Il Ministero ha fatto il suo dovere indicando il modo di trattare il prodotto precauzionalmente prima del consumo. L’obbligo di ritiro e avvertire i consumatori CON OGNI MEZZO ADEGUATO ALLO SCOPO in relazione alla gravità del pericolo (anche radio e televisione) nonché la rete di vendita individuata attraverso il sistema di tracciabilità obbligatorio, e di indicare il lotto da rendere al punto vendita ed al produttore (o al venditore responsabile in ambito CE )è di quest’ultimo. La norma è chiara ed indica le responsabilità di ciascun attore della filiera alimentare. Smettiamo di far confusione !!

ESTRATTI DEL DATASET:
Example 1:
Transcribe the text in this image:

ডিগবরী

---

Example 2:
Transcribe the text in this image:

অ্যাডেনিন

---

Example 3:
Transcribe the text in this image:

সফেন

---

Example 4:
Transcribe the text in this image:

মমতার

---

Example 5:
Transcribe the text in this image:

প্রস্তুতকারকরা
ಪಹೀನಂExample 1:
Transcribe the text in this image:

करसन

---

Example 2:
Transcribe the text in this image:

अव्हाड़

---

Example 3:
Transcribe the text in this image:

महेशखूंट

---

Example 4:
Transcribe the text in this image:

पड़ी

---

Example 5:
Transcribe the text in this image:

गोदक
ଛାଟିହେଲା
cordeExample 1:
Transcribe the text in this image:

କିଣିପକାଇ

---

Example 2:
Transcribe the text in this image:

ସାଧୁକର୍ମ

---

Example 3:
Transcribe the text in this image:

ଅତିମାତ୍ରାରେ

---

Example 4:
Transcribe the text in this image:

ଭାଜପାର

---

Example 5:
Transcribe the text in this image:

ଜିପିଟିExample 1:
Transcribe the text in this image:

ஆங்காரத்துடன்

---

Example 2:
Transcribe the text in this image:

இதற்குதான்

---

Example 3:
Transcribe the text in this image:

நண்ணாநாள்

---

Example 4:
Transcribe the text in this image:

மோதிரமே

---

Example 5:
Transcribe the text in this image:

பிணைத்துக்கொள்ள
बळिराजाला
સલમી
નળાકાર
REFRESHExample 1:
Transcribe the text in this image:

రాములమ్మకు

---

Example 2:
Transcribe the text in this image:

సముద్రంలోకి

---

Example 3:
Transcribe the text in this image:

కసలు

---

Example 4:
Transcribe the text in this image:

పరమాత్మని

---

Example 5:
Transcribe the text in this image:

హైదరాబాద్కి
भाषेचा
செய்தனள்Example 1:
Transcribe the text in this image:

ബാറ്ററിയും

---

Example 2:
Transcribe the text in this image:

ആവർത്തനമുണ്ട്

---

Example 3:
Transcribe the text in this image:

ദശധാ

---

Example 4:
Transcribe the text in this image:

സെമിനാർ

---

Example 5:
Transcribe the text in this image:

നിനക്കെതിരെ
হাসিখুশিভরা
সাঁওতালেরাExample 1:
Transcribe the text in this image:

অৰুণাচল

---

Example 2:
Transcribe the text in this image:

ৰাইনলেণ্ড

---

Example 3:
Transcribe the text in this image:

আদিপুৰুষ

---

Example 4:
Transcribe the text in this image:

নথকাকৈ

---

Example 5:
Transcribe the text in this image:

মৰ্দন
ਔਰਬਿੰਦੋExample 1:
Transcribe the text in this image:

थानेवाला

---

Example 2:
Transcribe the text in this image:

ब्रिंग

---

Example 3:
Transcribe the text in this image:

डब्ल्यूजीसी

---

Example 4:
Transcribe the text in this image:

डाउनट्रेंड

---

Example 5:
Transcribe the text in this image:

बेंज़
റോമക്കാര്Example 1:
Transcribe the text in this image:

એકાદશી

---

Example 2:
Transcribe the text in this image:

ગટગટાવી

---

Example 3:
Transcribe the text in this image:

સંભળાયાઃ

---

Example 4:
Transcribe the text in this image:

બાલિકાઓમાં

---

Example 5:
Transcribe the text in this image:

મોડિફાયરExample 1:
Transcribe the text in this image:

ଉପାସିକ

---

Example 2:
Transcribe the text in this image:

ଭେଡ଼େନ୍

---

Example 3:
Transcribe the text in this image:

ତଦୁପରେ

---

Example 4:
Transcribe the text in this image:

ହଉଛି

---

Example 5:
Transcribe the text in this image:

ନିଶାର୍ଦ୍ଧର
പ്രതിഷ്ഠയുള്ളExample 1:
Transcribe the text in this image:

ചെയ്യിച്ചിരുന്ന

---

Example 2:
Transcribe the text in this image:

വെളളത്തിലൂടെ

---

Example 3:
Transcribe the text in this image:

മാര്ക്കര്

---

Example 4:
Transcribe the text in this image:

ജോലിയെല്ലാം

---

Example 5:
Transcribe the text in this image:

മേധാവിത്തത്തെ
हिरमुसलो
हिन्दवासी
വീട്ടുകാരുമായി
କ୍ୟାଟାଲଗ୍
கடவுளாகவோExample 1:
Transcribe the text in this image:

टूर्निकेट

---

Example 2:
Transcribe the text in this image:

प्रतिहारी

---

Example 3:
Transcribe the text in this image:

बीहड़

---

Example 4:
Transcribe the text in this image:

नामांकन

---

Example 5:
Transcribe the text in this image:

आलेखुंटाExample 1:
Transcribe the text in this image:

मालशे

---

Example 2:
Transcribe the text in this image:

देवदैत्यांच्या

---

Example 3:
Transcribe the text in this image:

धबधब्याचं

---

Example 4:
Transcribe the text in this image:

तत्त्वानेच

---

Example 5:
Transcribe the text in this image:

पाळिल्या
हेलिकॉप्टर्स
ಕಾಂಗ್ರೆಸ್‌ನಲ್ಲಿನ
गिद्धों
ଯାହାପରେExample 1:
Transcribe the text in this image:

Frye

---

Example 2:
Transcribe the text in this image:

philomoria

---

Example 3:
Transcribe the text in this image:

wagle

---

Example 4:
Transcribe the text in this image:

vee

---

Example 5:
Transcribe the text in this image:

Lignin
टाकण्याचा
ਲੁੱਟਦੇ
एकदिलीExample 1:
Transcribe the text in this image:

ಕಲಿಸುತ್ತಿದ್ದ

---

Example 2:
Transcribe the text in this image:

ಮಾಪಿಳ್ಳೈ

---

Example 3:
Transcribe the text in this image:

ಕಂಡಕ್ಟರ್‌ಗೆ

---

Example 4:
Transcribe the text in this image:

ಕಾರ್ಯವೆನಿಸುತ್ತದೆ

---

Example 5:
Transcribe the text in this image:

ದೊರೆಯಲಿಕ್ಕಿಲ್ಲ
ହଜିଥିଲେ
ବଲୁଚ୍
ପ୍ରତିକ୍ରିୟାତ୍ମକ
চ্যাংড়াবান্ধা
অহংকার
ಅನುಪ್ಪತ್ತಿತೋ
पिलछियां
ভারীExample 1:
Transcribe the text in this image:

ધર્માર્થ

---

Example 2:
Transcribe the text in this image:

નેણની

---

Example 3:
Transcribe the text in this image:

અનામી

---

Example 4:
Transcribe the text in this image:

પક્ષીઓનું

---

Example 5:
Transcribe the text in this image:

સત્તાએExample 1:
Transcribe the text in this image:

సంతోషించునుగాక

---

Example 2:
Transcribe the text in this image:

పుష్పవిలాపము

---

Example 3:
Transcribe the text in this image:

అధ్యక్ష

DA FARE:
**1.** Ricopia fedelmente la parte del brano sul ritiro dei prodotti che si apre con le parole "Il Ministero ha" e si chiude con "far confusione !!".
**2.** Le seguenti affermazioni concordano con il brano sul ritiro dei prodotti? Per ciascuna rispondi sì o no, citando alla lettera le parole del brano che lo decidono.
(a) Il Ministero ha indicato come trattare il prodotto prima di consumarlo.
(b) Per avvertire i consumatori si possono usare anche radio e televisione.
(c) La norma non chiarisce le responsabilità dei vari attori della filiera alimentare.
**3.** Come prosegue il brano sul ritiro dei prodotti dopo l'ultima frase riportata? Scrivine il seguito.
L'elenco non ha alcun legame con il brano sul ritiro dei prodotti.

RISPOSTE ATTESE:
**1.**
Il Ministero ha fatto il suo dovere indicando il modo di trattare il prodotto precauzionalmente prima del consumo. L’obbligo di ritiro e avvertire i consumatori CON OGNI MEZZO ADEGUATO ALLO SCOPO in relazione alla gravità del pericolo (anche radio e televisione) nonché la rete di vendita individuata attraverso il sistema di tracciabilità obbligatorio, e di indicare il lotto da rendere al punto vendita ed al produttore (o al venditore responsabile in ambito CE )è di quest’ultimo. La norma è chiara ed indica le responsabilità di ciascun attore della filiera alimentare. Smettiamo di far confusione !!

**2.**
(a) Sì: "Il Ministero ha fatto il suo dovere indicando il modo di trattare il prodotto precauzionalmente prima del consumo".
(b) Sì: "(anche radio e televisione)".
(c) No: "La norma è chiara ed indica le responsabilità di ciascun attore della filiera alimentare".

**3.**
In aggiunta al mio precedente commento devo osservare che ci troviamo davanti ad un pericolo potenziale che riguarda una matrice evidentemente eterogenea, dove il problema riguarda frazioni randomizzate di prodotto (probabilmente solo una parte delle confezioni). I controlli utili si possono fare solo a monte con piani di campionamento adeguati e soprattutto con la ricerca, individuazione, ed eliminazione delle cause alla fonte. Fare prevenzione all’origine è il compito principale di chi confeziona e mette in commercio, e deve risultare dal piano di autocontrollo obbligatorio.
Per la catena alimentare verso il consumo ci troviamo in situazione analoga a quella del latte crudo, in cui il Ministero della salute ha dato il suggerimento al consumatore su come (bollitura) prevenire l’eventuale pericolo.